Abstract

.Previous studies of clast macrofabrics in glacigenic deposits have concentrated on A‐axis orientations and dips, and a variety of control samples are available based upon such measurements. Like clast A‐axes, A/B planes will also tend to rotate to parallelism with the direction of shear and therefore should also provide meaningful data on the direction and cumulative impact of shear by the depositing/deforming medium (i.e. glacier ice). The measurement of A/B plane dip and orientation avoids the potential problem of the transverse orientations observed for clast A‐axes and provides poles‐to‐plane data, thereby strengthening the modality of samples and providing clear visual impressions of stress directions. Such data also enable more significant inter‐sample comparisons of fabric strength and clast dip angles, which are significant when assessing the impact of shearing in sediment genesis. We present data on clast A/B plane dip directions and angles from subglacial tills, glacitectonite continuums, subglacially lodged clasts and glacimarine/glacilacustrine deposits using traditional methods of statistical and graphical macrofabric analysis.

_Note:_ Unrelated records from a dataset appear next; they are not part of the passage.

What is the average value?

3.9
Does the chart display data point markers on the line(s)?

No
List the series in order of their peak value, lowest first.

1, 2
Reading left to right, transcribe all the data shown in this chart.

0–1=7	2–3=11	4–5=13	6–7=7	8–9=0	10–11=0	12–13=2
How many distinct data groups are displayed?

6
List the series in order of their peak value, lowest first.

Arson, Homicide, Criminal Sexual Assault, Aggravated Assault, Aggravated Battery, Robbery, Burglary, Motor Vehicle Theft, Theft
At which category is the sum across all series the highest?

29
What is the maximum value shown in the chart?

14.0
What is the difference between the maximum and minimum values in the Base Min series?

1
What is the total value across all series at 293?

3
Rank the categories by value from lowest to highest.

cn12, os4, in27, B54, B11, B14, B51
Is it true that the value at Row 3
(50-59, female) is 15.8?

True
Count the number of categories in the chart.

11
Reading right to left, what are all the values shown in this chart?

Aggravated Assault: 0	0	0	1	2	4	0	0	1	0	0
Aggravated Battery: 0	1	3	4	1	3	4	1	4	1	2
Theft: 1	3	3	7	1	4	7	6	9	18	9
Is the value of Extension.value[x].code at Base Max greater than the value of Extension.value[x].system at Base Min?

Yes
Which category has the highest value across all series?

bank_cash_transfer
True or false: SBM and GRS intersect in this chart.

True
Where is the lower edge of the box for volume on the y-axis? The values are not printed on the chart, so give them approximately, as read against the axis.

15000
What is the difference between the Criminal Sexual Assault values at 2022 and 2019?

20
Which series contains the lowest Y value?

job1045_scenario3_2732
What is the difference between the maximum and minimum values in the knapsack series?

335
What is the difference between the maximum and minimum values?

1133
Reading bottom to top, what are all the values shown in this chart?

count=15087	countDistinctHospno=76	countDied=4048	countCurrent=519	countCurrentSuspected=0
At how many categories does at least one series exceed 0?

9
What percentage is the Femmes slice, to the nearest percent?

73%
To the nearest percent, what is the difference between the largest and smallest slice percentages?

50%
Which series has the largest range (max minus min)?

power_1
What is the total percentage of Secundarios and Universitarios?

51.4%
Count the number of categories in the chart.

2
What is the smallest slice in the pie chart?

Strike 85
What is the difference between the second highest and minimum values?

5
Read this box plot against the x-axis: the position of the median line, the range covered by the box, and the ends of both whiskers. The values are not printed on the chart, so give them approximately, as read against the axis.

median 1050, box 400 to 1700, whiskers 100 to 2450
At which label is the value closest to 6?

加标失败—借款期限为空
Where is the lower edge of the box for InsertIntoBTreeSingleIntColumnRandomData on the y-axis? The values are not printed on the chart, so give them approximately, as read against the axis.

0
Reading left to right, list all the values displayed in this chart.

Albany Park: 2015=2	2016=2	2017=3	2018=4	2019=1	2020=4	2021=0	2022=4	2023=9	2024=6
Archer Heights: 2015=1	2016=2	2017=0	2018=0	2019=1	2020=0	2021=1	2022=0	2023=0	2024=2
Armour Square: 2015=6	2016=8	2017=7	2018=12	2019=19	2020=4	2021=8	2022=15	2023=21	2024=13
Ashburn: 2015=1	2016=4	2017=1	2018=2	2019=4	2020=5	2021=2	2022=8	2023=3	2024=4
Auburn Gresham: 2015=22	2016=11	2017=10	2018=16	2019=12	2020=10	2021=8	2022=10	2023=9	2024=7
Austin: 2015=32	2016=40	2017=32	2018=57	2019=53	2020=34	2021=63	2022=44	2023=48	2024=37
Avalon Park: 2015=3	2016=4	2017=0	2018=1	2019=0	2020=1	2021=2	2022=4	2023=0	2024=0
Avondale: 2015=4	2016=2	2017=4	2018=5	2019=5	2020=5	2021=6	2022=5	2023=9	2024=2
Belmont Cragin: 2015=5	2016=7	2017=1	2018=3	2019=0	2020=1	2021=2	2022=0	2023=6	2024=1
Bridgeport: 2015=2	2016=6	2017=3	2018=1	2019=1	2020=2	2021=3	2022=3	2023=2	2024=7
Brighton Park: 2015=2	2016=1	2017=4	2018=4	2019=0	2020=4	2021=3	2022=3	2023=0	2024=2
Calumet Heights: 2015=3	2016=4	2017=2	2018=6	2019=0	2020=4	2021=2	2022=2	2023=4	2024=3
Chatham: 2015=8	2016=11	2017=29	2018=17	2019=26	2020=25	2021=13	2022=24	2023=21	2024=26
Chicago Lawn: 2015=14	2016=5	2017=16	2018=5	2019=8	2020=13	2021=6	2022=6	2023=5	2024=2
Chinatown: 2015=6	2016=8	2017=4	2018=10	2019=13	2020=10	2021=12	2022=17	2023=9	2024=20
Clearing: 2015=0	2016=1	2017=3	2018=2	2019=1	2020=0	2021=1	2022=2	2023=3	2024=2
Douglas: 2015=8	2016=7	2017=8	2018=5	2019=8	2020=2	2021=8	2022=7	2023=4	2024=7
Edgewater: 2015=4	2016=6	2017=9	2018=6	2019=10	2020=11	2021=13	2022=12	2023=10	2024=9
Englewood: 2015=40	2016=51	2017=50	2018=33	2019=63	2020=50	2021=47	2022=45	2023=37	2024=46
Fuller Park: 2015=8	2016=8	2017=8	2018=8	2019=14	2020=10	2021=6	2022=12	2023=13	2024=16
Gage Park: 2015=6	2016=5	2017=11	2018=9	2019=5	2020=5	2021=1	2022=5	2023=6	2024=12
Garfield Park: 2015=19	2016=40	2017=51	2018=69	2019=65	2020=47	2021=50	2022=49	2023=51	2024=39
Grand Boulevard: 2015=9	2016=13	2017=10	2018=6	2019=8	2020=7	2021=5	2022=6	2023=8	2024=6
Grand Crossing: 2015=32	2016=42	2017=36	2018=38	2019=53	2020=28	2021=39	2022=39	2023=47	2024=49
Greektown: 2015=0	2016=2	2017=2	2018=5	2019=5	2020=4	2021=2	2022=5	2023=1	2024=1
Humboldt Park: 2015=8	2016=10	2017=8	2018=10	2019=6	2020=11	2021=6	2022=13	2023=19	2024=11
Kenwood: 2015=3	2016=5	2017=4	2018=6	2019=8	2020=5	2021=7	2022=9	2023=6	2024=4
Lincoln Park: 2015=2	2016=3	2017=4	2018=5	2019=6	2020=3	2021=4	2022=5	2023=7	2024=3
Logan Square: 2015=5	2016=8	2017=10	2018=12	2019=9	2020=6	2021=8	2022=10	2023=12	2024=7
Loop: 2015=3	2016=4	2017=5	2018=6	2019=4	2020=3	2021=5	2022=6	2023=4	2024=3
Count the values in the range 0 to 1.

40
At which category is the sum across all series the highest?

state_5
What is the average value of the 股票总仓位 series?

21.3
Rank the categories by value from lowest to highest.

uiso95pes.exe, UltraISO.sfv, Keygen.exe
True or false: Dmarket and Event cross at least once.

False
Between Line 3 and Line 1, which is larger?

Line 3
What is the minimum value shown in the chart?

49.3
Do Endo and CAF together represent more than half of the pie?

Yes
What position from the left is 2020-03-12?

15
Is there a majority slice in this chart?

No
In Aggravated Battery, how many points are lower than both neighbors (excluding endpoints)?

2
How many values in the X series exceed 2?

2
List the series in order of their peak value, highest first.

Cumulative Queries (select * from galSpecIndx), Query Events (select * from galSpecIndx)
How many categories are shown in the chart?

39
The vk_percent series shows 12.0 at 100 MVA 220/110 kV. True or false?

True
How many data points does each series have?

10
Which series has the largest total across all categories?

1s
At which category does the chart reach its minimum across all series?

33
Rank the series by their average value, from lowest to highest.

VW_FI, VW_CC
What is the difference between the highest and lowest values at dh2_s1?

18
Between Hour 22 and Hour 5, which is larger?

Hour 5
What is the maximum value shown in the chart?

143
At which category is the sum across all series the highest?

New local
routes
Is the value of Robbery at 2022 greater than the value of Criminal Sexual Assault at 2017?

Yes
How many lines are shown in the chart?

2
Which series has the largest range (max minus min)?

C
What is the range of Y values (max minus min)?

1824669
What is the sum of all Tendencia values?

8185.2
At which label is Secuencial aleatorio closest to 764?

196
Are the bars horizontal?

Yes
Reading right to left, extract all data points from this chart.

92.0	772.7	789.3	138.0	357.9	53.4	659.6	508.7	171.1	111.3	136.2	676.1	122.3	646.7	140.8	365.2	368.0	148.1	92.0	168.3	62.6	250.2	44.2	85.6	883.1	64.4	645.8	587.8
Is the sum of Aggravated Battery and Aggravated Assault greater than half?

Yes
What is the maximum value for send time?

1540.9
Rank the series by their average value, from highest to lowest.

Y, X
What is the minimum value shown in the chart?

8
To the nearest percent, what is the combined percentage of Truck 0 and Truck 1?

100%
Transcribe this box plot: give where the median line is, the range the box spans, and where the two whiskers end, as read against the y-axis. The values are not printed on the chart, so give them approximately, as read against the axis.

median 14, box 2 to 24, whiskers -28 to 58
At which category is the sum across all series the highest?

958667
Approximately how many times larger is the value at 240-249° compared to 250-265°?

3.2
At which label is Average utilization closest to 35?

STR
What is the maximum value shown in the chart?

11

These sample sets will serve as control data for future macrofabric analyses that utilize A/B planes. The separation of the unequivocally lodged clast component from subglacial till samples allows us to demonstrate the influence of deformation and ploughing in the relative weakening of till fabrics as proposed by some researchers. High angles of A/B plane dip in glacigenic subaqueous deposits appear to be well developed in the glacilacustrine setting investigated here, confirming previous studies based on A‐axis dips, but less convincing in the glacimarine sediments of the Canadian Arctic, thereby widening the range of fabric strengths in subaqueous glacigenic deposits. Significant overlaps of A/B plane fabric shape envelopes reflect the strain history of subglacial and subaqueous depositional environments, which is unsurprising given the hybrid nature of glacigenic deposits, but the statistical isolation of the lodgement component from subglacial traction tills strongly suggests that the continuum of sample plots on modality/isotropy graphs reflects the range of strain histories in glacitectonites and subglacial traction till.